▶ _Assignment_: For each line below, check for "ordinateur"; give only the total of lines where it occurs.

▶ _Data for this task_:
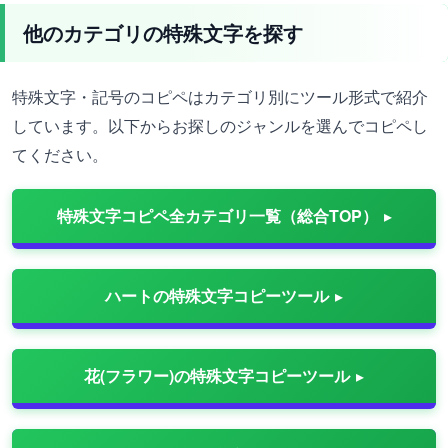
他のカテゴリの特殊文字を探す
特殊文字・記号のコピペはカテゴリ別にツール形式で紹介
しています。以下からお探しのジャンルを選んでコピペし
てください。
特殊文字コピペ全カテゴリ一覧（総合TOP）
ハートの特殊文字コピーツール
花(フラワー)の特殊文字コピーツール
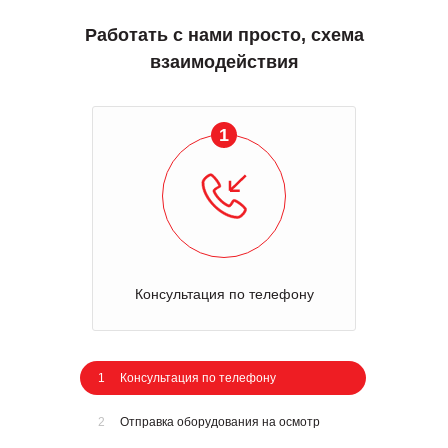
Работать с нами просто, схема
взаимодействия
1
Консультация по телефону
1
Консультация по телефону
2
Отправка оборудования на осмотр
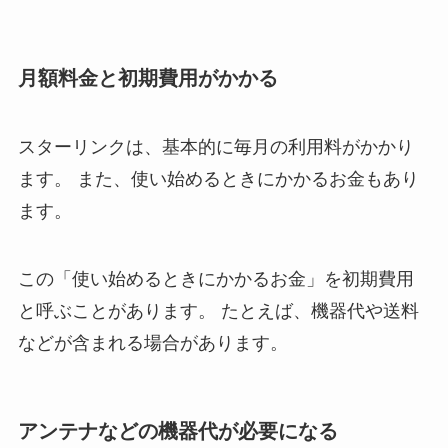
月額料金と初期費用がかかる
スターリンクは、基本的に毎月の利用料がかかり
ます。 また、使い始めるときにかかるお金もあり
ます。
この「使い始めるときにかかるお金」を初期費用
と呼ぶことがあります。 たとえば、機器代や送料
などが含まれる場合があります。
アンテナなどの機器代が必要になる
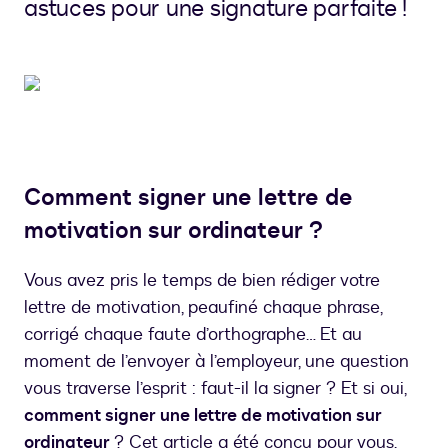
astuces pour une signature parfaite !
Comment signer une lettre de
motivation sur ordinateur ?
Vous avez pris le temps de bien rédiger votre
lettre de motivation, peaufiné chaque phrase,
corrigé chaque faute d’orthographe… Et au
moment de l’envoyer à l’employeur, une question
vous traverse l’esprit : faut-il la signer ? Et si oui,
comment signer une lettre de motivation sur
ordinateur
? Cet article a été conçu pour vous,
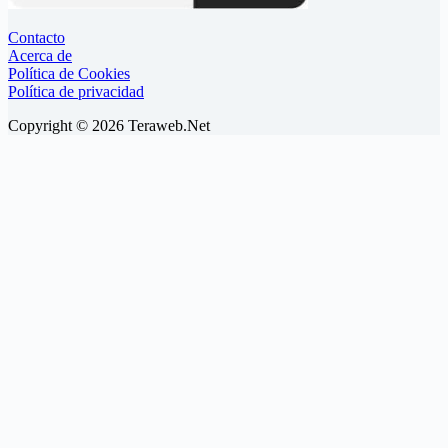
Contacto
Acerca de
Política de Cookies
Política de privacidad
Copyright © 2026 Teraweb.Net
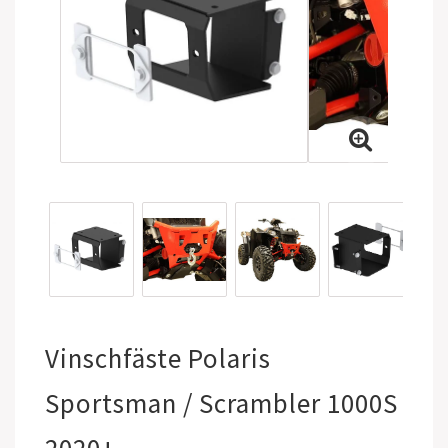
Vinschfäste Polaris
Sportsman / Scrambler 1000S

▶ _Result of this exercise_: 2